THERAPY: There are many different approaches and I’ve tried a few over the years. What I’ve found most helpful is to have a couple of therapists at once. I need someone to talk with me about my emotions and I have realized I also need a therapist who can teach me functional skills to use during my episodes. I am a rapid cycling BP1 so these skills have been essential to learn. One I’ve tried recently that has been very helpful is Dialectic Behavioral Therapy (DBT) which teaches mindfulness along with techniques to adjust thoughts, recognize emotions, and ways to push back against the negatives of both. I highly recommend giving it a try.
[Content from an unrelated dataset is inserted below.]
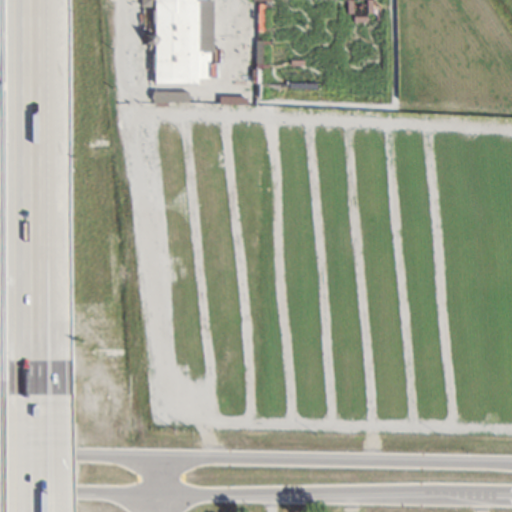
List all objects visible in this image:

CARE CIRCLE: Mine has saved my life at least once and probably will again in the future. This is my group of friends and family (kids included to a certain extent) with whom I am absolutely honest and transparent with who understand my condition and are able to support me through episodes. I check in with them regularly to see where they think things are at. They listen, share, and they are all aware of my “normal” and will draw my attention to any odd behaviors so I can take any necessary actions to change and be healthy.

So, there you go. In the end I don’t know that I’ll ever feel independent but I celebrate the very real freedom I’ve worked hard to achieve and continue to strive for. My ability to function with it is largely in my own hands and I know for certain that my family is better because of my willingness to follow this approach and I strongly believe I am as well.